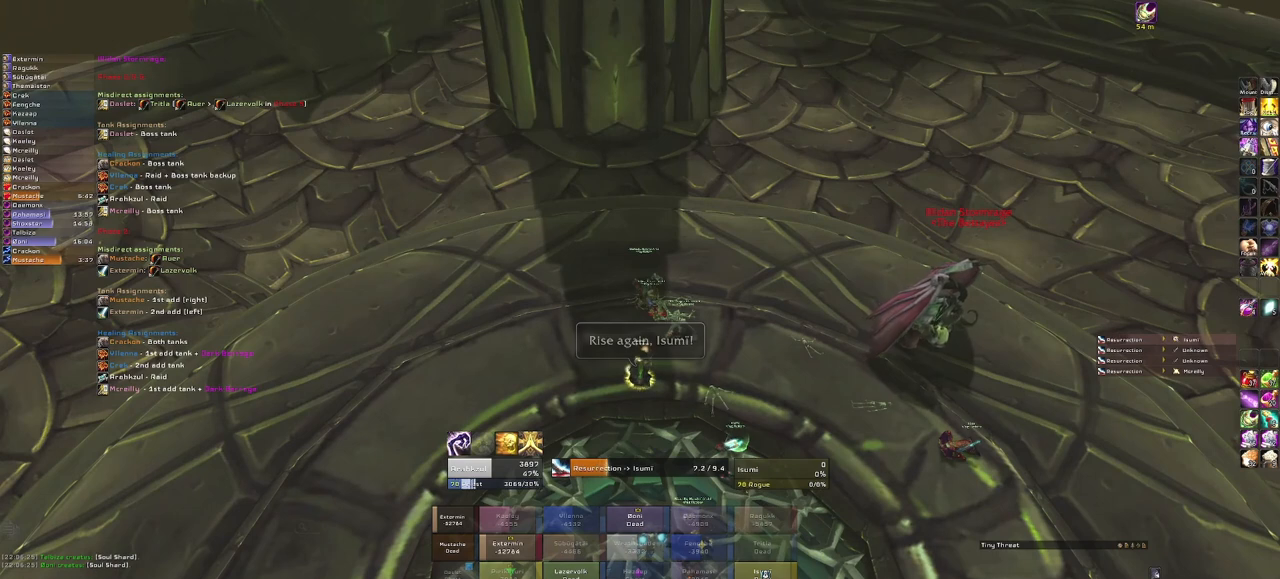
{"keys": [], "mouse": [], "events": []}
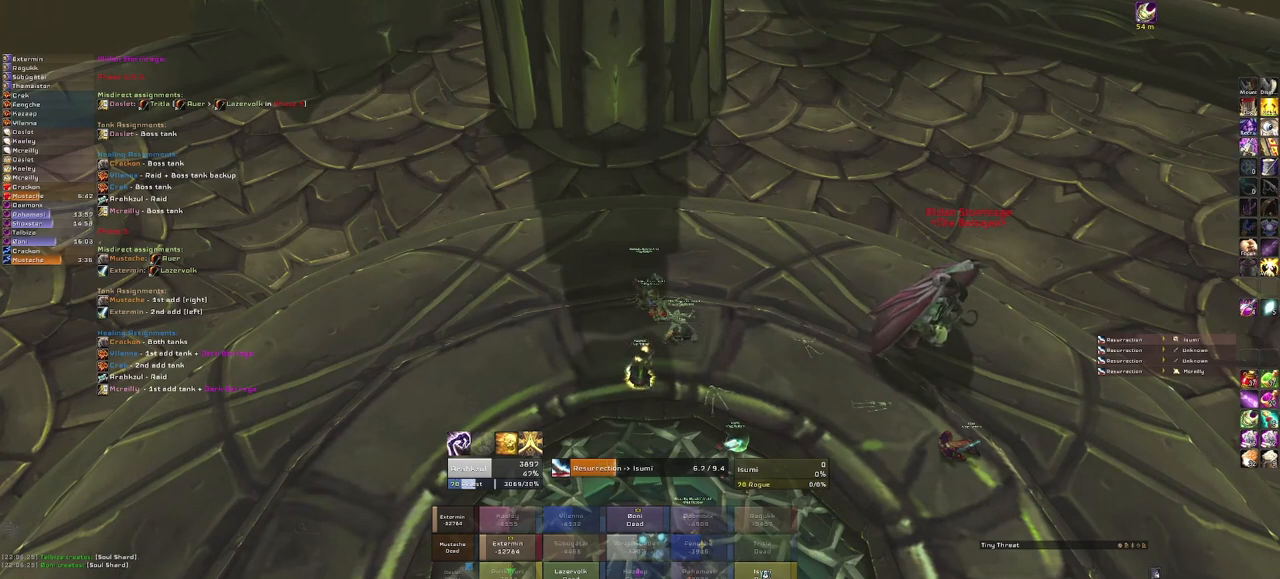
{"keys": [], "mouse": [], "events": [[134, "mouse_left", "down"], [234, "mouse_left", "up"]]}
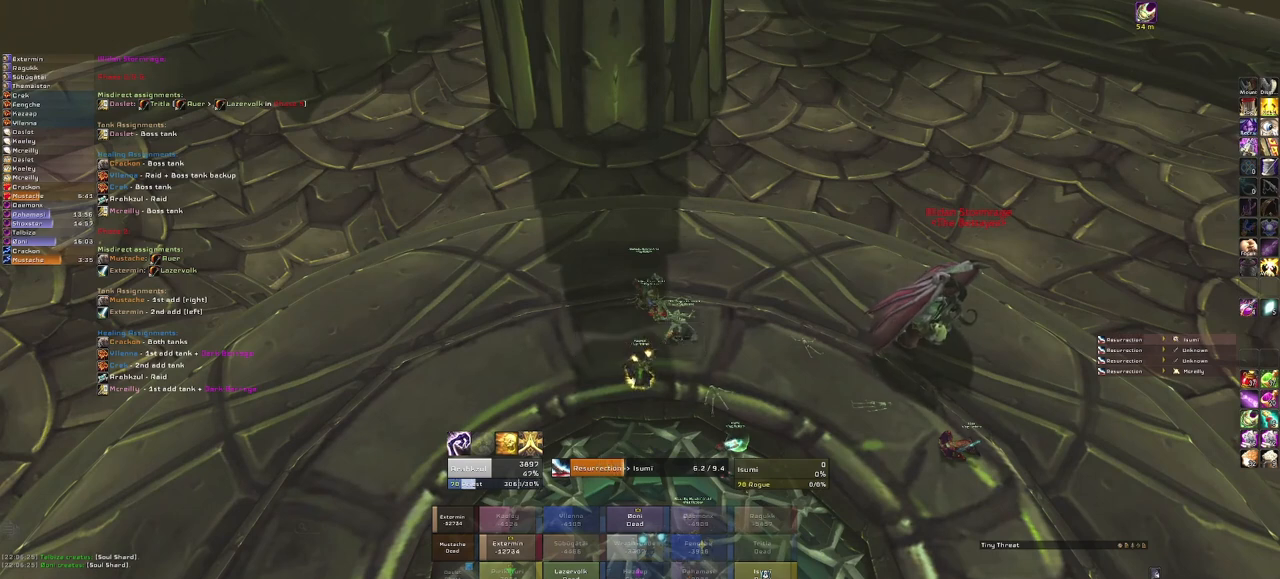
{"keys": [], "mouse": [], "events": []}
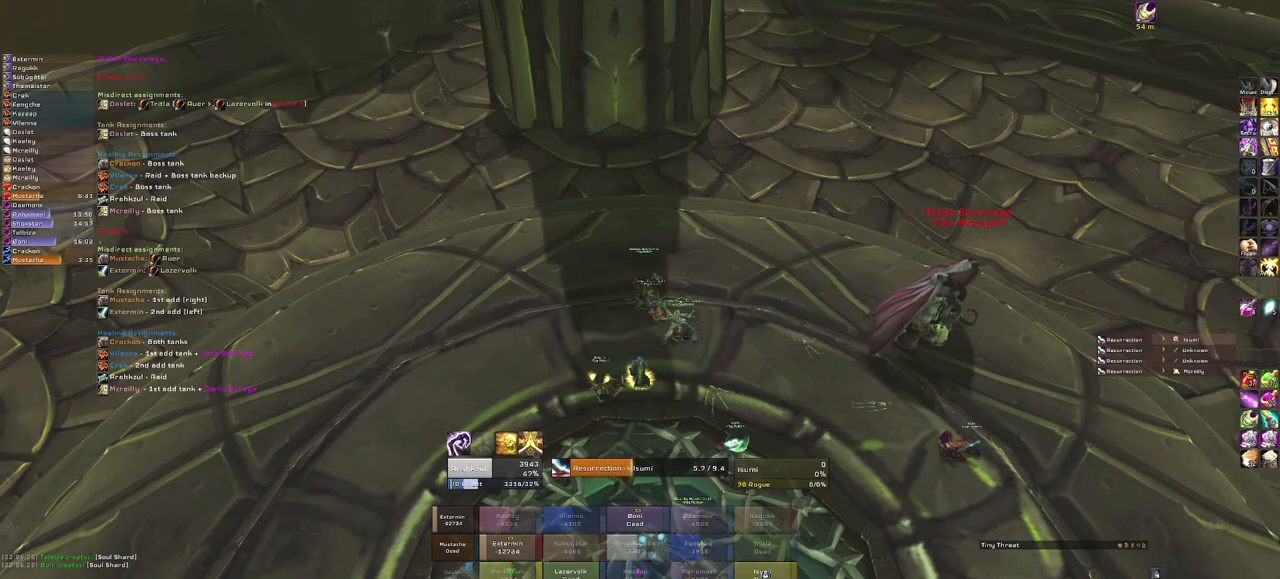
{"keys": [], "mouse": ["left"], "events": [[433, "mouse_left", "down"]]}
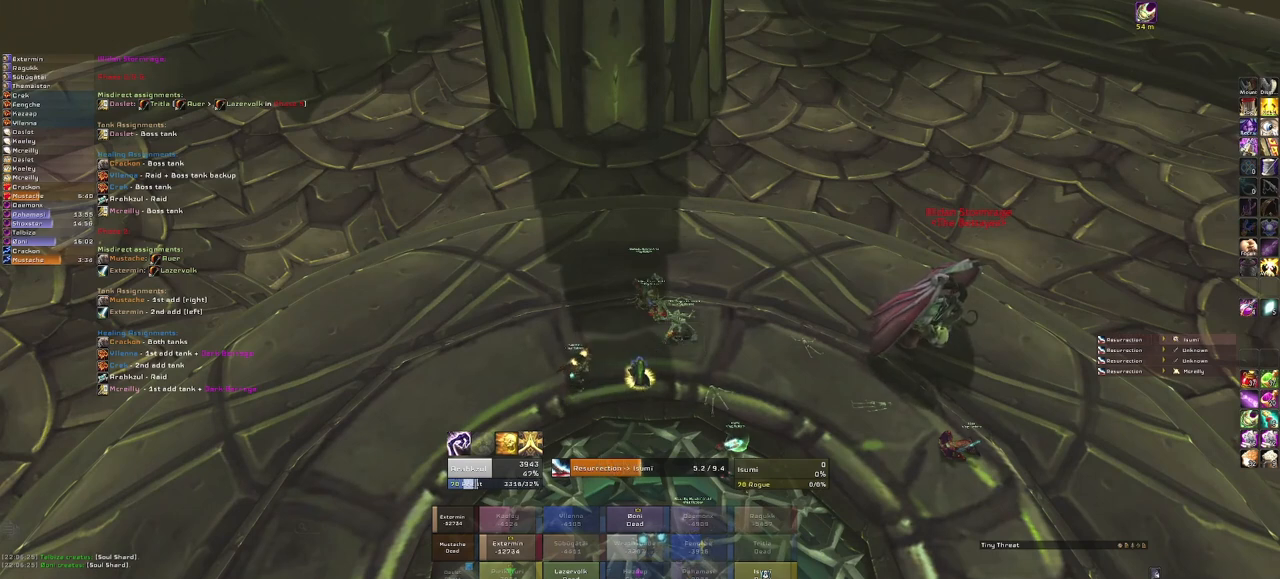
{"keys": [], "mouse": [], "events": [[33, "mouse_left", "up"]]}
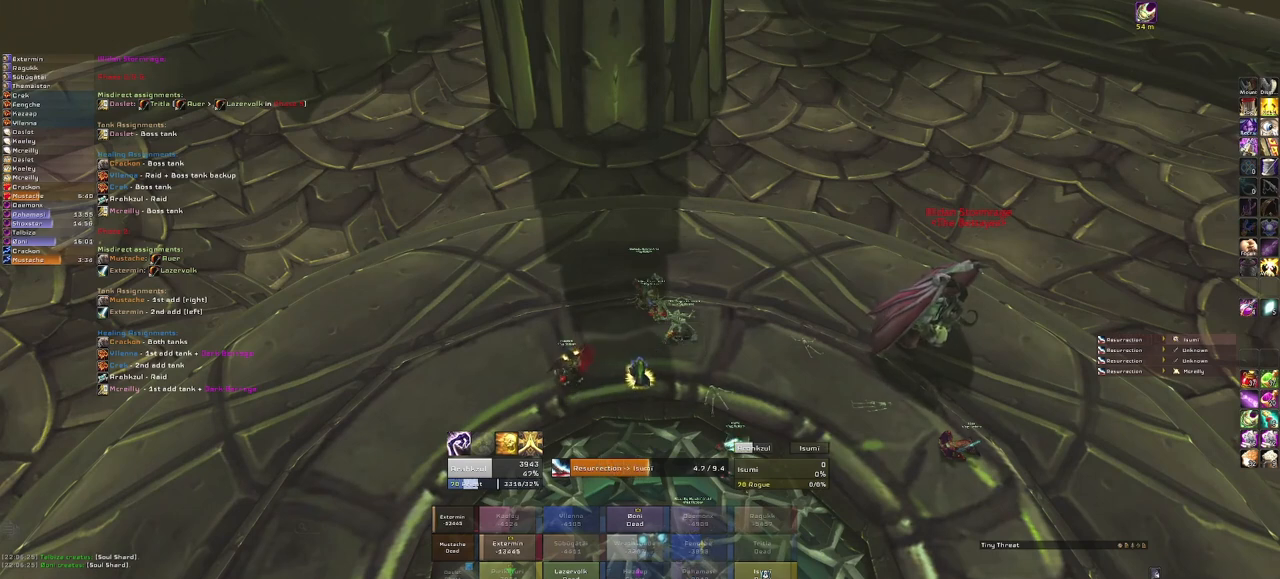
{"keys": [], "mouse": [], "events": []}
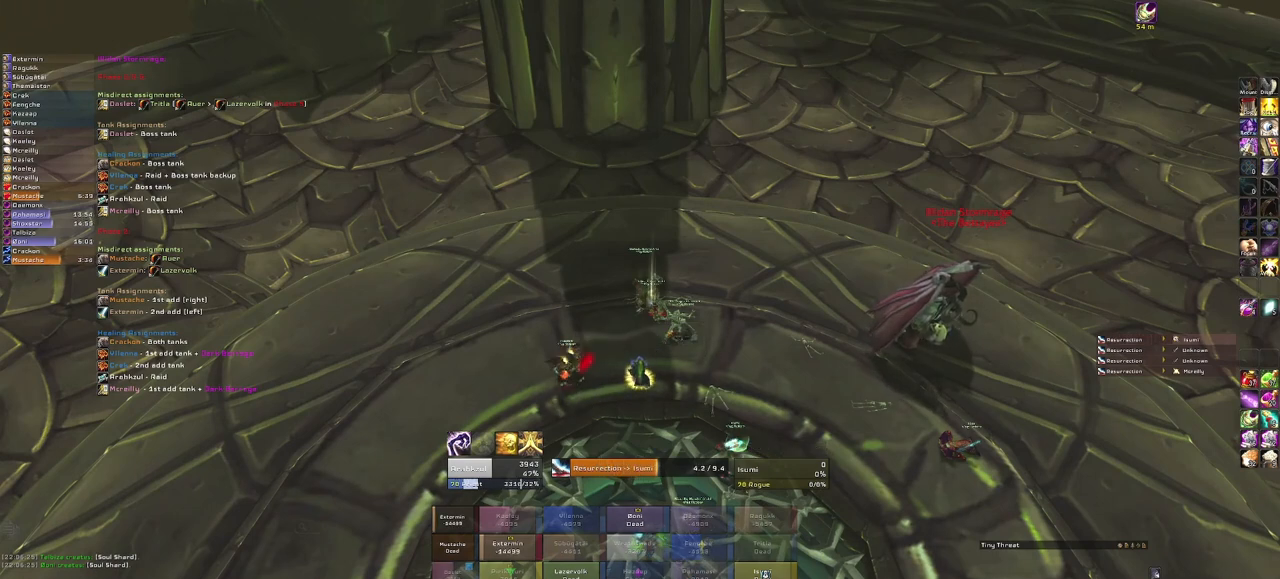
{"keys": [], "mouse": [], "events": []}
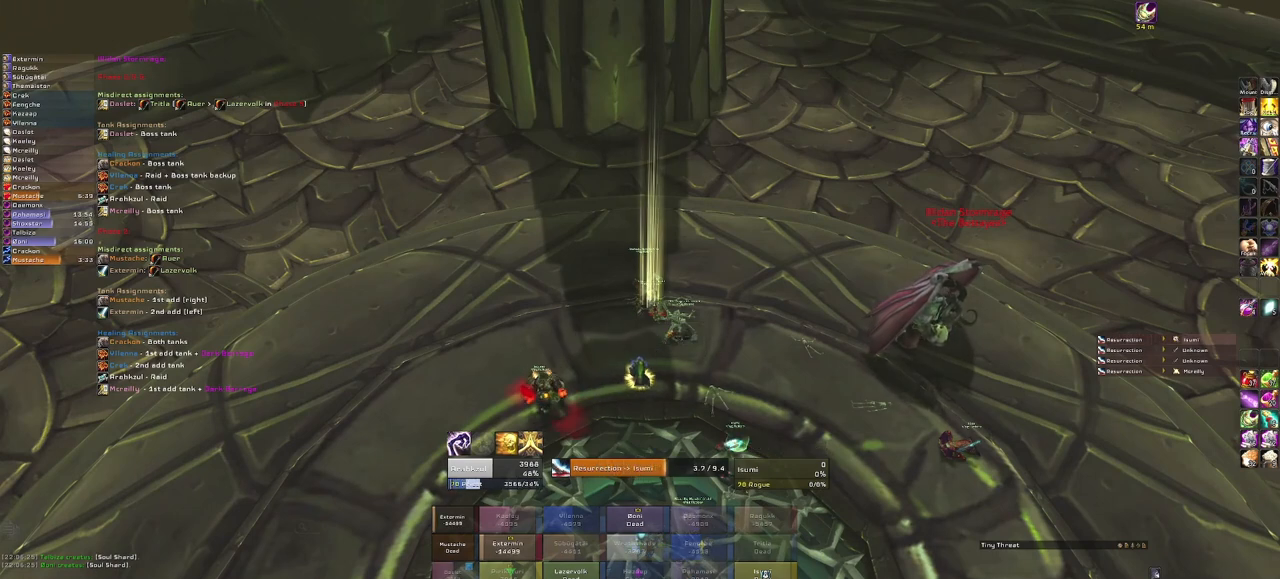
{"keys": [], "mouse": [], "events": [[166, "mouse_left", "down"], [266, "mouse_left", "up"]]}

_ _ _ _ _ _ _

§ **YOUR OBJECTIVE**: Say the number of lines in the listing that hold "down", with no added words.

§ **ANSWER TO THIS PROBLEM**: 3